Collected data entries

○ ○ ○ ○

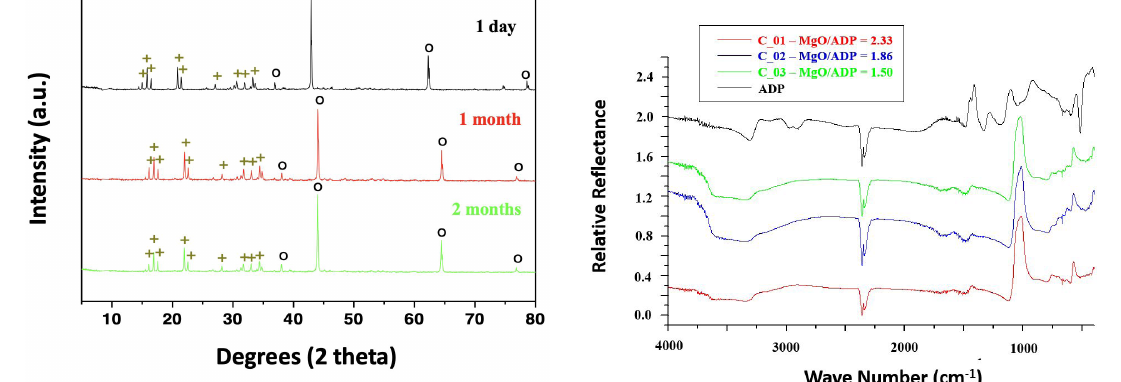
Figure 8. FTIR spectra of the lower region of the magnesium phosphate cements prepared from MgO powders calcined at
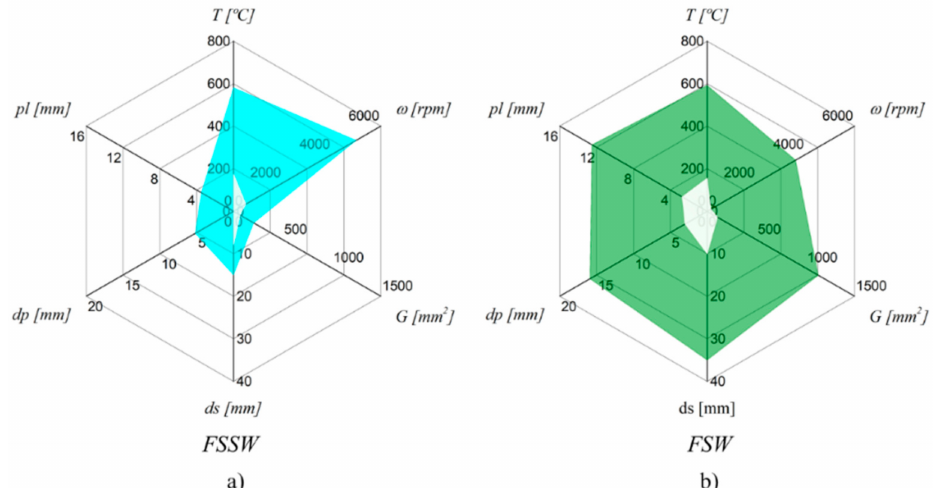
Figure 1. Range of welding temperatures (T) recorded and rotational speeds ( ω ), geometry parame- ters (G), pin lengths (p l ), shoulder (d s ) and pin (d p ) diameters used in the works of Table 1, for the ( a ) FSSW and ( b ) FSW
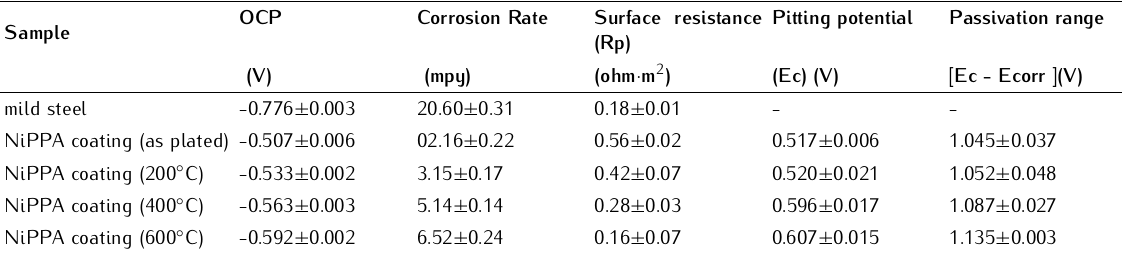
Table 4. Corrosion Parameters of as plated and heat treated (200-600 ◦ C) coated samples.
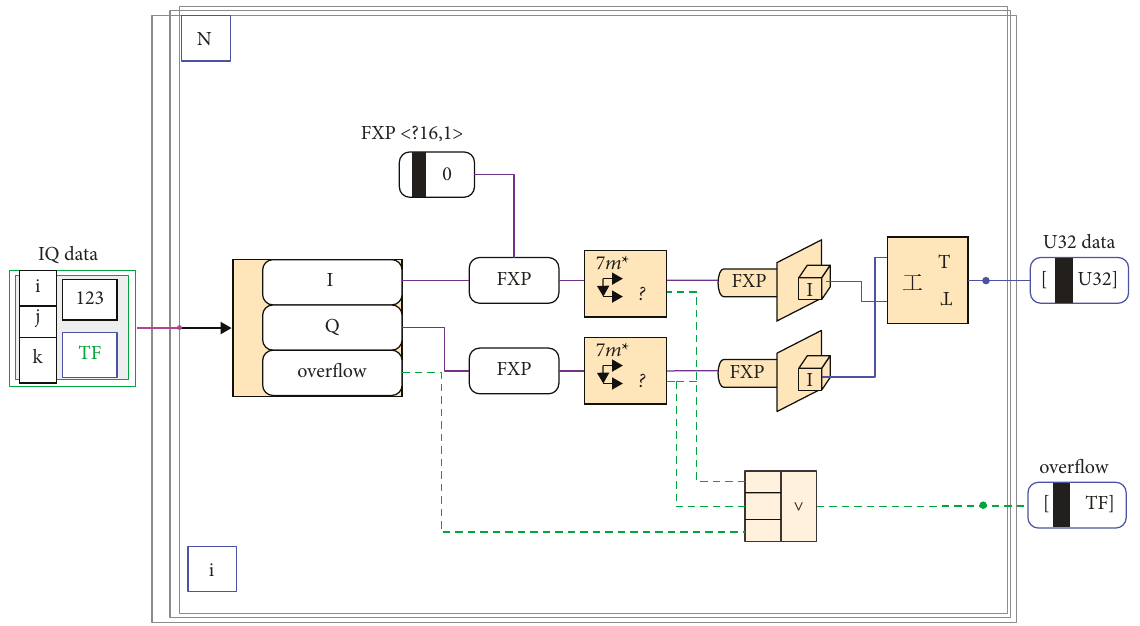
Figure 9: The process of converting an IQ signal into a real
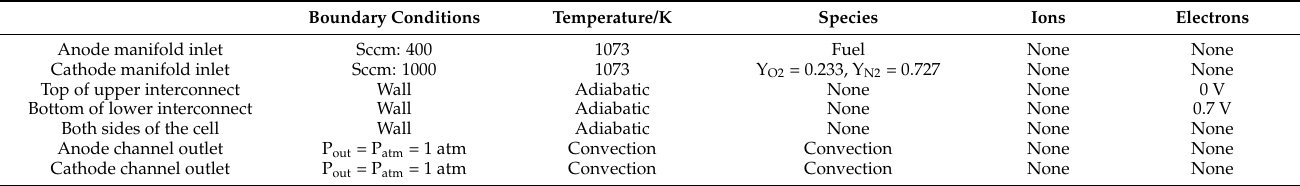
Table 6. Major boundary conditions and input parameters of SOFC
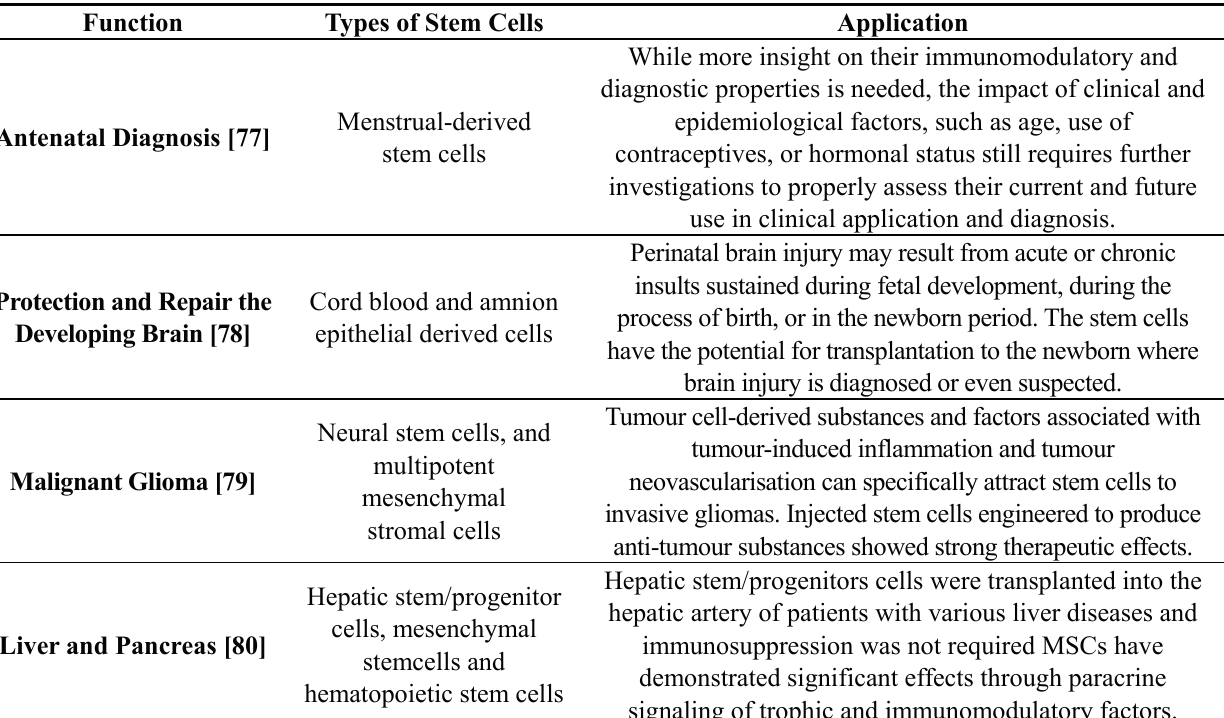
Table 2. Stem cell therapy used in other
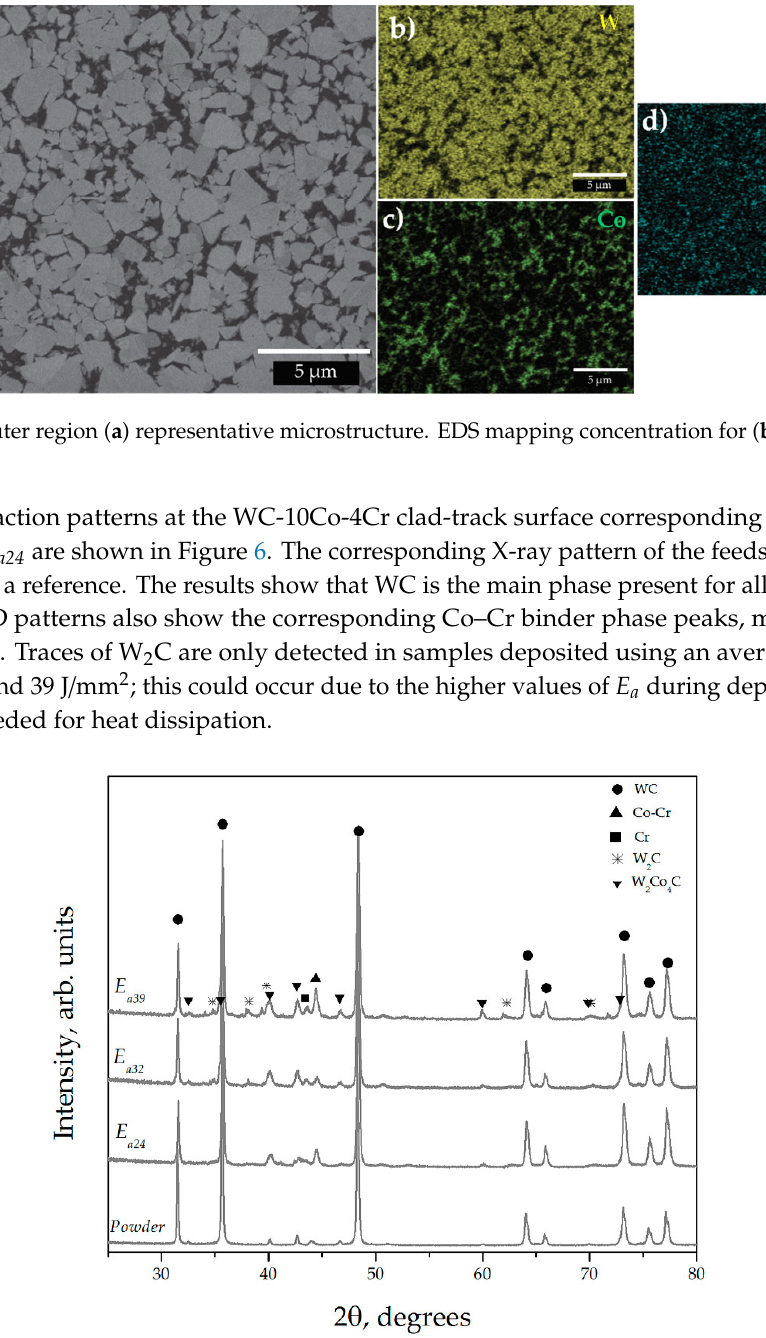
6 of 14 Figure 4. ( a ) Representative microstructure of the interface region; EDS mapping concentration for ( b ) Fe, ( c ) Co, ( d ) Cr and ( e ) W, for sample E a39 . An EDS-mapping analysis conducted on the interface is shown in Figure 4b–e. The Fe-map distribution (Figure 4b) within the interface logically resulted owing to a proper mixing with the substrate chemistry. Indeed, the concentration of Fe is higher next to the substrate and this is reduced if moving towards the coating interior. On the other hand, Co and Cr (Figure 4c,d) are properly mixed along with the interface. By comparing Figure 4b or Figure 4e; there exists a rich region containing a large amount of W areas which corresponds to the bright particles (labeled as E) observed in Figure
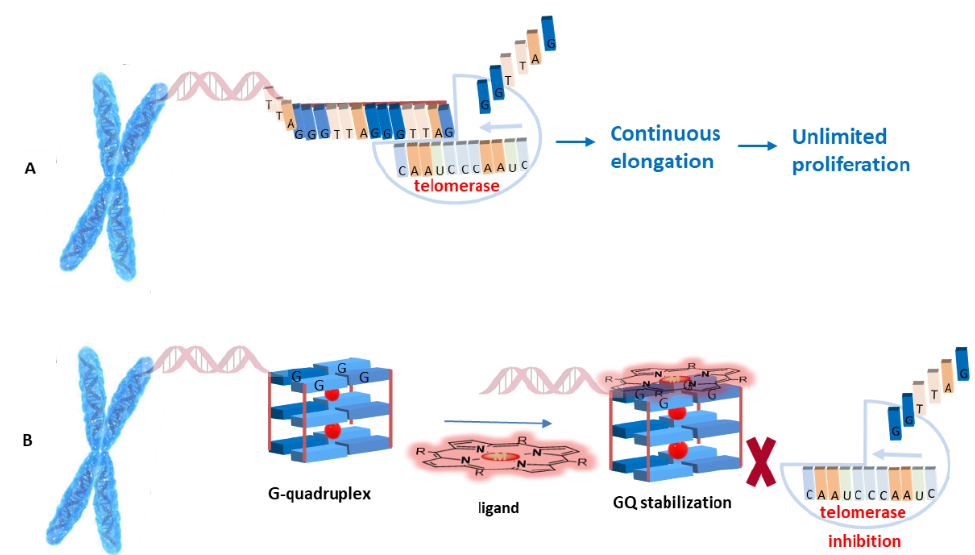
Figure 6. ( A ) Telomere end elongation by telomerase; ( B ) G-quadruplex-ligand adduct formation for indirect telomerase inhibition.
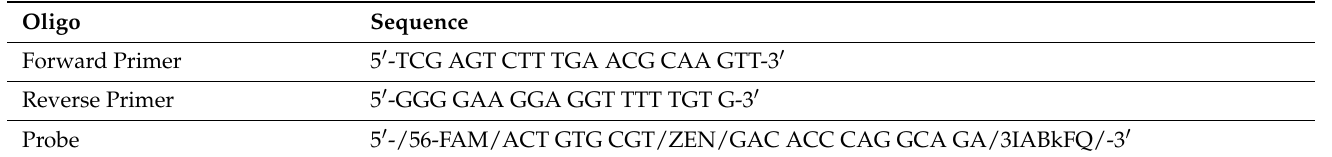
Table 2. Primer and probe sequences used in Carica papaya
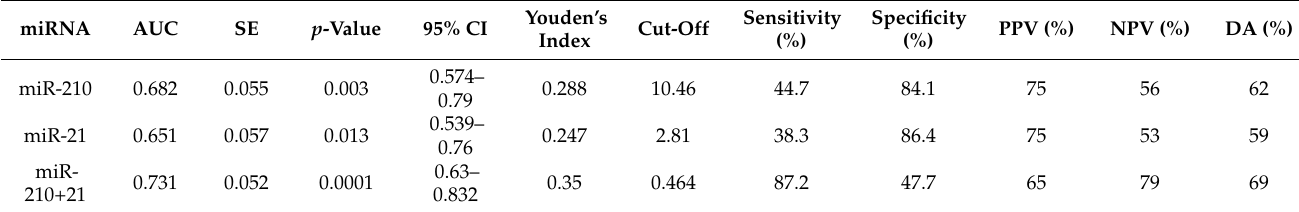
Table 2. Diagnostic parameters to evaluate individual and combined miRNA for diagnosis of CRC patients. AUC: area under the curve, SE: standard error of mean, PPV: positive predicted value, NPV: negative predicted value, and DA: diagnostic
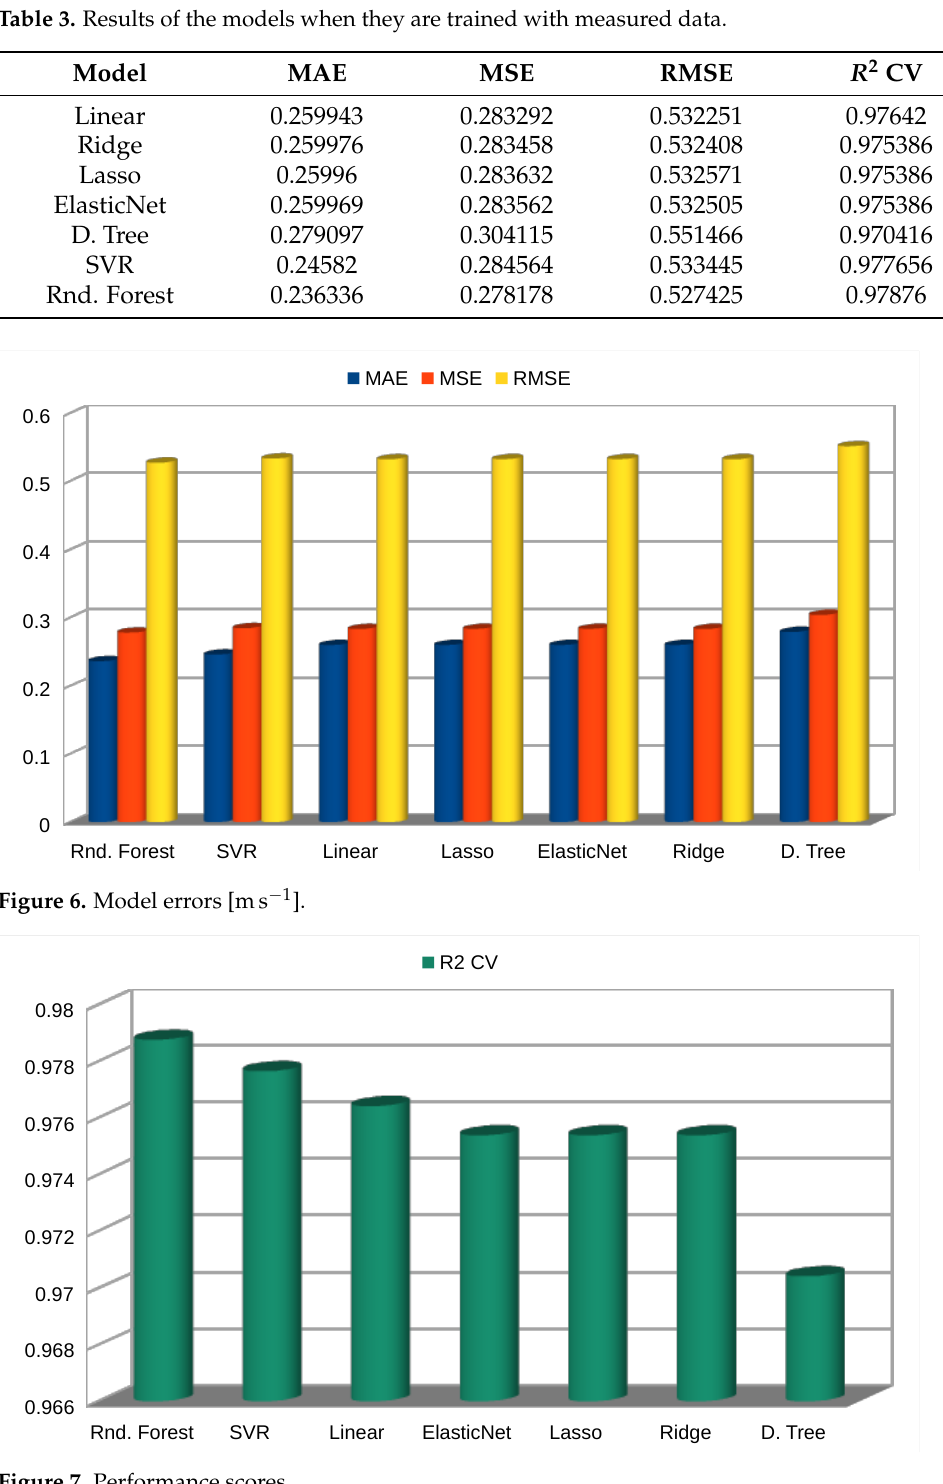
Figure 7. Performance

○ ○ ○ ○

▶ Work order
Copy the final stretch of lines, starting at the one that holds "Table 2. Primer" and ending at the last line of the data, exactly; omit pictures.

▶ Solved exercise
Table 2. Primer and probe sequences used in Carica papaya
Table 2. Diagnostic parameters to evaluate individual and combined miRNA for diagnosis of CRC patients. AUC: area under the curve, SE: standard error of mean, PPV: positive predicted value, NPV: negative predicted value, and DA: diagnostic
Figure 7. Performance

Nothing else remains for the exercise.